Monday, March 23, 2020

The Last Domino?

Life has been tough on all retailers in recent weeks, particularly the distressed ones. First restaurants and bars were ordered to close, then major retailers elected to close, and then entire malls followed suit. The response to COVID-19 threatens to impact retail foot traffic in ways never before experienced – and to exacerbate slowing sales trends at brick-and-mortar stores as shoppers continue to shift dollars toward online retailers. As noted by Retail Dive, retail traffic for the second week of March was down 30% year-over-year. This is certainly reflected in the recent announcement by Amazon that they will be hiring another 100,000 workers to handle the overload in warehouses and delivery systems, while Walmart his hiring another 150,000 employees to support the flood of both online and store traffic. The rush to online shopping should create at least some concern that when we eventually “flatten the curve”, not all the business will return to the brick-and-mortar side of the scale.

Not all retailers are facing a doomsday scenario. The fear of quarantines has implanted panic into the hearts of shoppers, causing them to overwhelm supermarkets, drug stores, warehouse clubs, discounters, dollar stores and home improvement stores. There’s no shortage of business among retailers that stock essential goods. Even Best Buy reported a run on home office equipment as many employees are encouraged to work at home. A long list of leading retail chains that rely on discretionary spending should be expected to survive a lengthy slide in performance, although it won’t look pretty on their annual reports this year. We’re talking about the likes of Apple, Ulta, TJX divisions, Kohl’s, Dick’s, Auto Zone, and many others.

That leads naturally to a discussion about those on the edge, the distressed retailers. For this segment of retail there was already much consternation about long-term survival. Among department stores, Neiman-Marcus and JCPenney are both on thin ice. Neiman has been struggling with debt; incremental sales declines will likely weigh heavily on its chances to remain viable. Penney faces similar debt problems. Although new CEO Jill Soltau is making measurable efforts to change the way this once-formidable retailer does business, it may be too little too late. It has been attempting to restructure debt, but it’s still operating with negative cash flow and appears to be heading for at least 15% sales declines in 2020, which may be too much to overcome.

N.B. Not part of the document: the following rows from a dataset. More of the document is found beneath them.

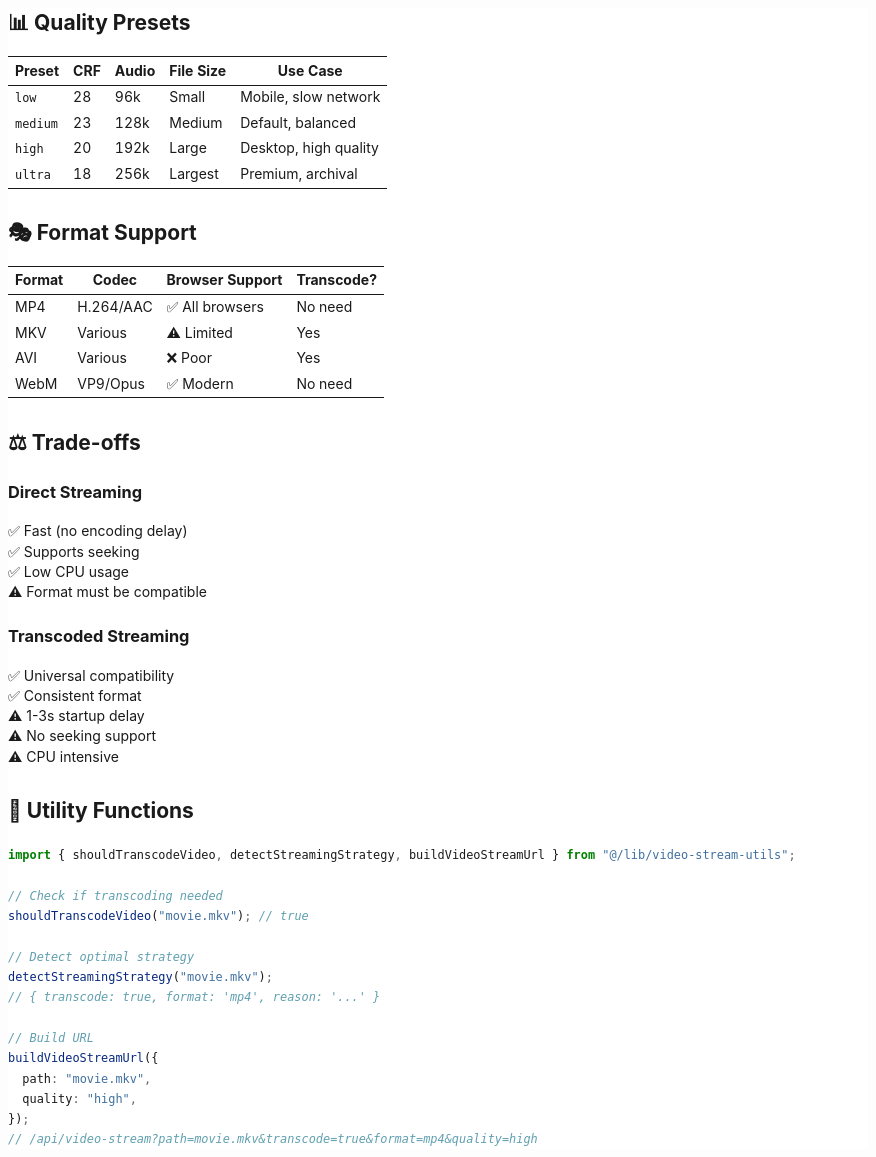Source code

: ## 📊 Quality Presets

| Preset   | CRF | Audio | File Size | Use Case              |
| -------- | --- | ----- | --------- | --------------------- |
| `low`    | 28  | 96k   | Small     | Mobile, slow network  |
| `medium` | 23  | 128k  | Medium    | Default, balanced     |
| `high`   | 20  | 192k  | Large     | Desktop, high quality |
| `ultra`  | 18  | 256k  | Largest   | Premium, archival     |

## 🎭 Format Support

| Format | Codec     | Browser Support | Transcode? |
| ------ | --------- | --------------- | ---------- |
| MP4    | H.264/AAC | ✅ All browsers | No need    |
| MKV    | Various   | ⚠️ Limited      | Yes        |
| AVI    | Various   | ❌ Poor         | Yes        |
| WebM   | VP9/Opus  | ✅ Modern       | No need    |

## ⚖️ Trade-offs

### Direct Streaming

✅ Fast (no encoding delay)  
✅ Supports seeking  
✅ Low CPU usage  
⚠️ Format must be compatible

### Transcoded Streaming

✅ Universal compatibility  
✅ Consistent format  
⚠️ 1-3s startup delay  
⚠️ No seeking support  
⚠️ CPU intensive

## 🔧 Utility Functions

```typescript
import { shouldTranscodeVideo, detectStreamingStrategy, buildVideoStreamUrl } from "@/lib/video-stream-utils";

// Check if transcoding needed
shouldTranscodeVideo("movie.mkv"); // true

// Detect optimal strategy
detectStreamingStrategy("movie.mkv");
// { transcode: true, format: 'mp4', reason: '...' }

// Build URL
buildVideoStreamUrl({
  path: "movie.mkv",
  quality: "high",
});
// /api/video-stream?path=movie.mkv&transcode=true&format=mp4&quality=high
```
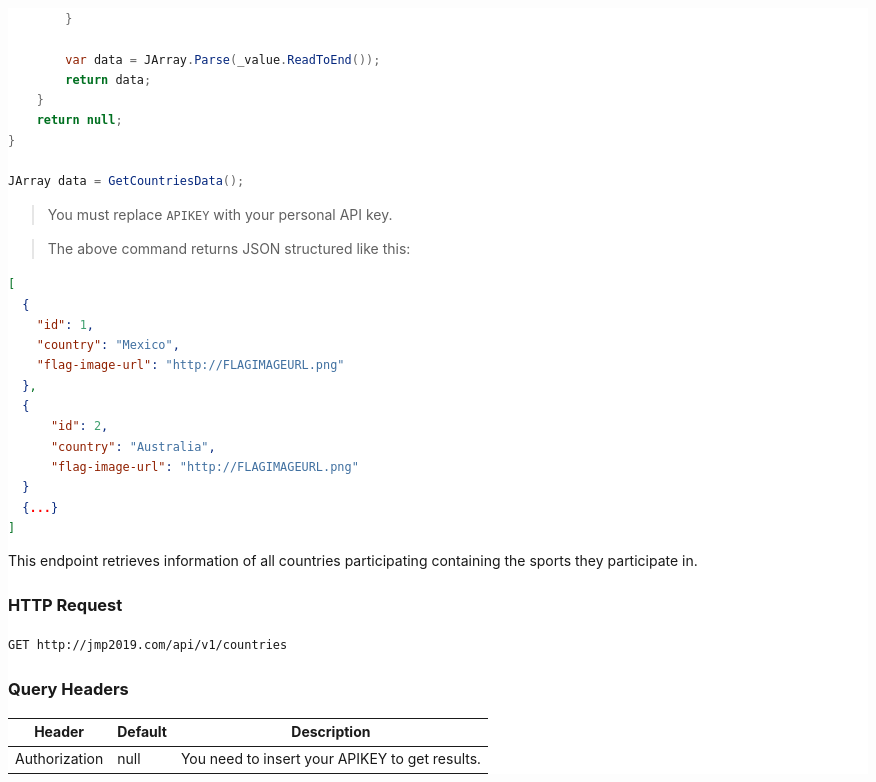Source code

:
 ```csharp
        }

        var data = JArray.Parse(_value.ReadToEnd());
        return data;
    }
    return null;
}

JArray data = GetCountriesData();
```

```javascript

```

> You must replace <code>APIKEY</code> with your personal API key.

> The above command returns JSON structured like this:

```json
[
  {
    "id": 1,
    "country": "Mexico",
    "flag-image-url": "http://FLAGIMAGEURL.png"
  },
  {
      "id": 2,
      "country": "Australia",
      "flag-image-url": "http://FLAGIMAGEURL.png"
  }
  {...}
]
```

This endpoint retrieves information of all countries participating containing the sports they participate in.

### HTTP Request

`GET http://jmp2019.com/api/v1/countries`

### Query Headers

Header | Default | Description
--------- | ------- | -----------
Authorization | null | You need to insert your APIKEY to get results.











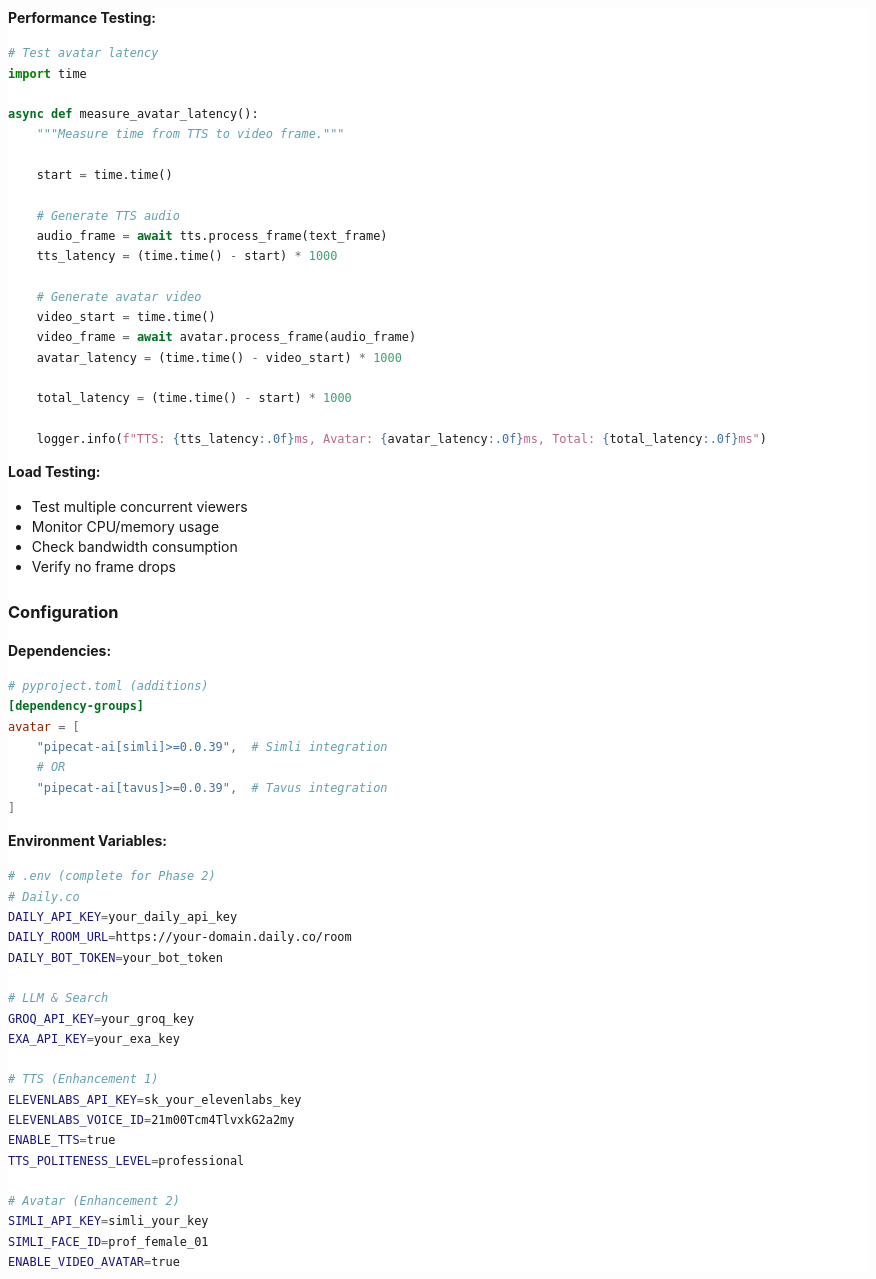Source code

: **Performance Testing:**
```python
# Test avatar latency
import time

async def measure_avatar_latency():
    """Measure time from TTS to video frame."""

    start = time.time()

    # Generate TTS audio
    audio_frame = await tts.process_frame(text_frame)
    tts_latency = (time.time() - start) * 1000

    # Generate avatar video
    video_start = time.time()
    video_frame = await avatar.process_frame(audio_frame)
    avatar_latency = (time.time() - video_start) * 1000

    total_latency = (time.time() - start) * 1000

    logger.info(f"TTS: {tts_latency:.0f}ms, Avatar: {avatar_latency:.0f}ms, Total: {total_latency:.0f}ms")
```

**Load Testing:**
- Test multiple concurrent viewers
- Monitor CPU/memory usage
- Check bandwidth consumption
- Verify no frame drops

### Configuration

**Dependencies:**
```toml
# pyproject.toml (additions)
[dependency-groups]
avatar = [
    "pipecat-ai[simli]>=0.0.39",  # Simli integration
    # OR
    "pipecat-ai[tavus]>=0.0.39",  # Tavus integration
]
```

**Environment Variables:**
```bash
# .env (complete for Phase 2)
# Daily.co
DAILY_API_KEY=your_daily_api_key
DAILY_ROOM_URL=https://your-domain.daily.co/room
DAILY_BOT_TOKEN=your_bot_token

# LLM & Search
GROQ_API_KEY=your_groq_key
EXA_API_KEY=your_exa_key

# TTS (Enhancement 1)
ELEVENLABS_API_KEY=sk_your_elevenlabs_key
ELEVENLABS_VOICE_ID=21m00Tcm4TlvxkG2a2my
ENABLE_TTS=true
TTS_POLITENESS_LEVEL=professional

# Avatar (Enhancement 2)
SIMLI_API_KEY=simli_your_key
SIMLI_FACE_ID=prof_female_01
ENABLE_VIDEO_AVATAR=true
```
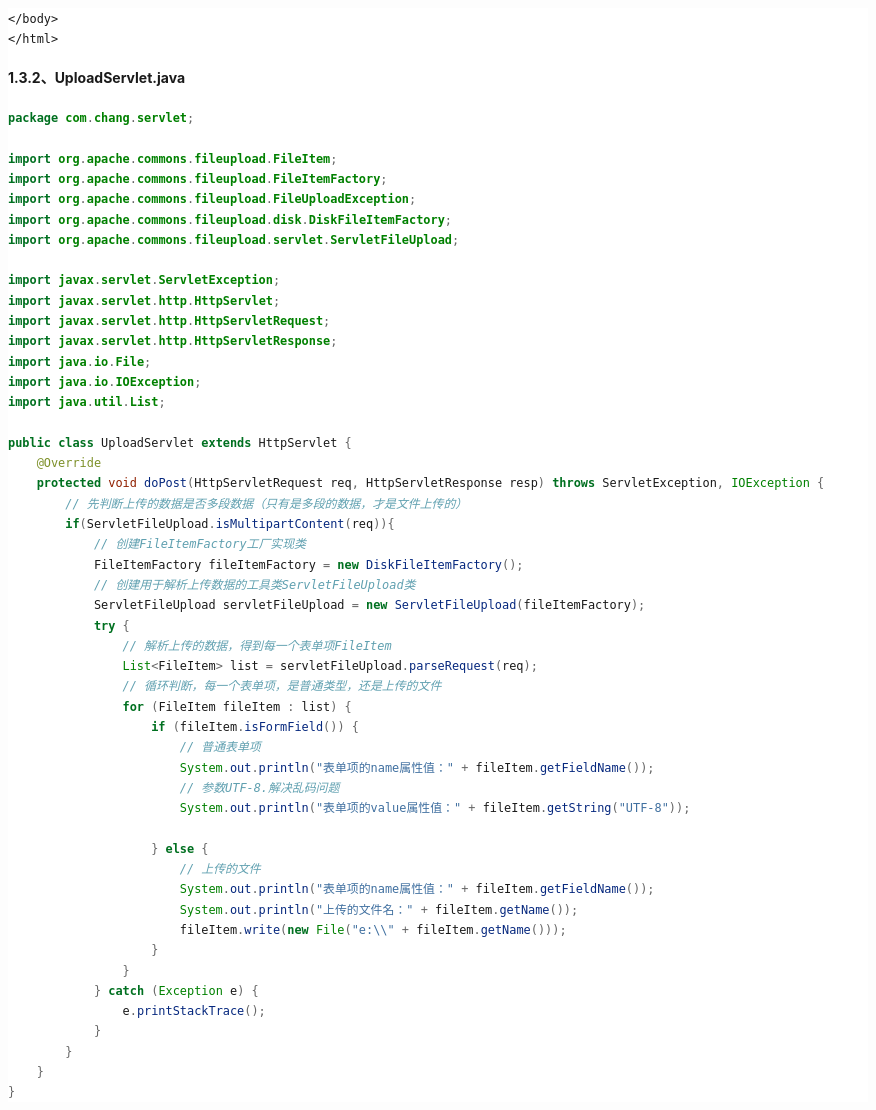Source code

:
   ```
</body>
</html>

```

#### 1.3.2、UploadServlet.java

```java
package com.chang.servlet;

import org.apache.commons.fileupload.FileItem;
import org.apache.commons.fileupload.FileItemFactory;
import org.apache.commons.fileupload.FileUploadException;
import org.apache.commons.fileupload.disk.DiskFileItemFactory;
import org.apache.commons.fileupload.servlet.ServletFileUpload;

import javax.servlet.ServletException;
import javax.servlet.http.HttpServlet;
import javax.servlet.http.HttpServletRequest;
import javax.servlet.http.HttpServletResponse;
import java.io.File;
import java.io.IOException;
import java.util.List;

public class UploadServlet extends HttpServlet {
    @Override
    protected void doPost(HttpServletRequest req, HttpServletResponse resp) throws ServletException, IOException {
        // 先判断上传的数据是否多段数据（只有是多段的数据，才是文件上传的）
        if(ServletFileUpload.isMultipartContent(req)){
            // 创建FileItemFactory工厂实现类
            FileItemFactory fileItemFactory = new DiskFileItemFactory();
            // 创建用于解析上传数据的工具类ServletFileUpload类
            ServletFileUpload servletFileUpload = new ServletFileUpload(fileItemFactory);
            try {
                // 解析上传的数据，得到每一个表单项FileItem
                List<FileItem> list = servletFileUpload.parseRequest(req);
                // 循环判断，每一个表单项，是普通类型，还是上传的文件
                for (FileItem fileItem : list) {
                    if (fileItem.isFormField()) {
                        // 普通表单项
                        System.out.println("表单项的name属性值：" + fileItem.getFieldName());
                        // 参数UTF-8.解决乱码问题
                        System.out.println("表单项的value属性值：" + fileItem.getString("UTF-8"));

                    } else {
                        // 上传的文件
                        System.out.println("表单项的name属性值：" + fileItem.getFieldName());
                        System.out.println("上传的文件名：" + fileItem.getName());
                        fileItem.write(new File("e:\\" + fileItem.getName()));
                    }
                }
            } catch (Exception e) {
                e.printStackTrace();
            }
        }
    }
}
```
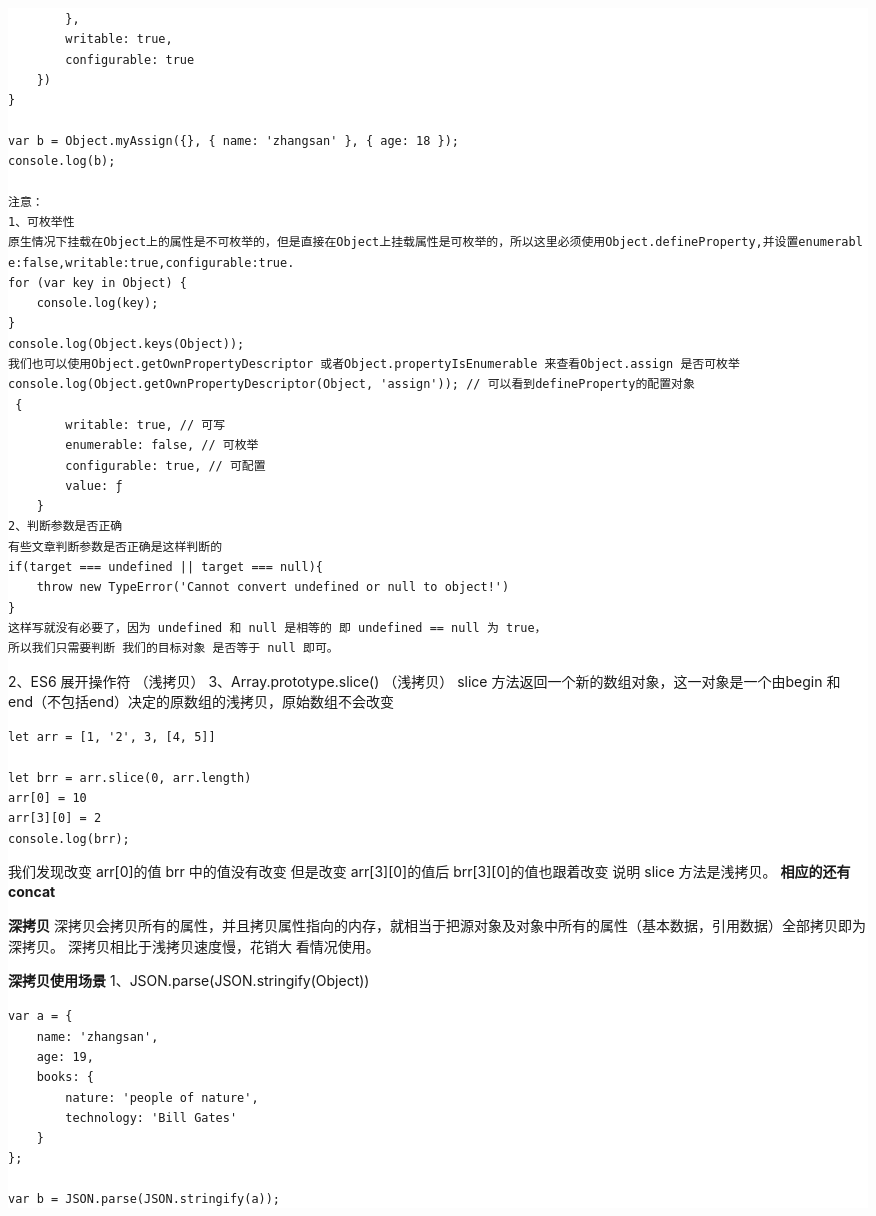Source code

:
 ```
        },
        writable: true,
        configurable: true
    })
}

var b = Object.myAssign({}, { name: 'zhangsan' }, { age: 18 });
console.log(b);

注意：
1、可枚举性
原生情况下挂载在Object上的属性是不可枚举的，但是直接在Object上挂载属性是可枚举的，所以这里必须使用Object.defineProperty,并设置enumerable:false,writable:true,configurable:true.
for (var key in Object) {
    console.log(key);
}
console.log(Object.keys(Object));
我们也可以使用Object.getOwnPropertyDescriptor 或者Object.propertyIsEnumerable 来查看Object.assign 是否可枚举
console.log(Object.getOwnPropertyDescriptor(Object, 'assign')); // 可以看到defineProperty的配置对象
 {
        writable: true, // 可写
        enumerable: false, // 可枚举
        configurable: true, // 可配置
        value: ƒ
    }
2、判断参数是否正确
有些文章判断参数是否正确是这样判断的
if(target === undefined || target === null){
    throw new TypeError('Cannot convert undefined or null to object!')
}
这样写就没有必要了，因为 undefined 和 null 是相等的 即 undefined == null 为 true，
所以我们只需要判断 我们的目标对象 是否等于 null 即可。
```

2、ES6 展开操作符 （浅拷贝）
3、Array.prototype.slice() （浅拷贝）
slice 方法返回一个新的数组对象，这一对象是一个由begin 和 end（不包括end）决定的原数组的浅拷贝，原始数组不会改变
```
let arr = [1, '2', 3, [4, 5]]

let brr = arr.slice(0, arr.length)
arr[0] = 10
arr[3][0] = 2
console.log(brr);
```
我们发现改变 arr[0]的值 brr 中的值没有改变 但是改变 arr[3][0]的值后 brr[3][0]的值也跟着改变 说明 slice 方法是浅拷贝。 **相应的还有 concat**

**深拷贝**
深拷贝会拷贝所有的属性，并且拷贝属性指向的内存，就相当于把源对象及对象中所有的属性（基本数据，引用数据）全部拷贝即为深拷贝。
深拷贝相比于浅拷贝速度慢，花销大 看情况使用。

**深拷贝使用场景**
1、JSON.parse(JSON.stringify(Object))
```
var a = {
    name: 'zhangsan',
    age: 19,
    books: {
        nature: 'people of nature',
        technology: 'Bill Gates'
    }
};

var b = JSON.parse(JSON.stringify(a));

```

It was already a bad year for Pier 1 before coronavirus. It had to close approximately 450 stores and file for bankruptcy. It appears that COVID-19 may force an eventual liquidation of the chain. Ascena Retail Group, owner of Ann Taylor, Loft, Lane Bryant, Catherine’s and Justice, is also at risk. The apparel retail group recently liquidated the Dressbarn chain following the sale of its Maurices chain earlier last year. It has considered selling other divisions as well. Time will tell if it is able to avoid bankruptcy this year, but serious doubts remain. Destination Maternity, which had already filed for bankruptcy, is likely not to withstand the loss of sales over the coming months. Another apparel chain to keep an eye on is J Crew. And with so many mall based apparel chains and department stores under pressure, there will only be more pressure on many regional malls to keep the lights on.

Athough this is not the most comforting article you could be reading, I am cautiously optimistic that it may be a much healthier environment for retailers that will come out of this and recover, which I believe represents the vast majority of brick-and-mortar stores. Maybe we’re entering an era when retail supply is more in balance with demand and overstored markets are a thing of the past; maybe it took the last domino to fall before that could happen.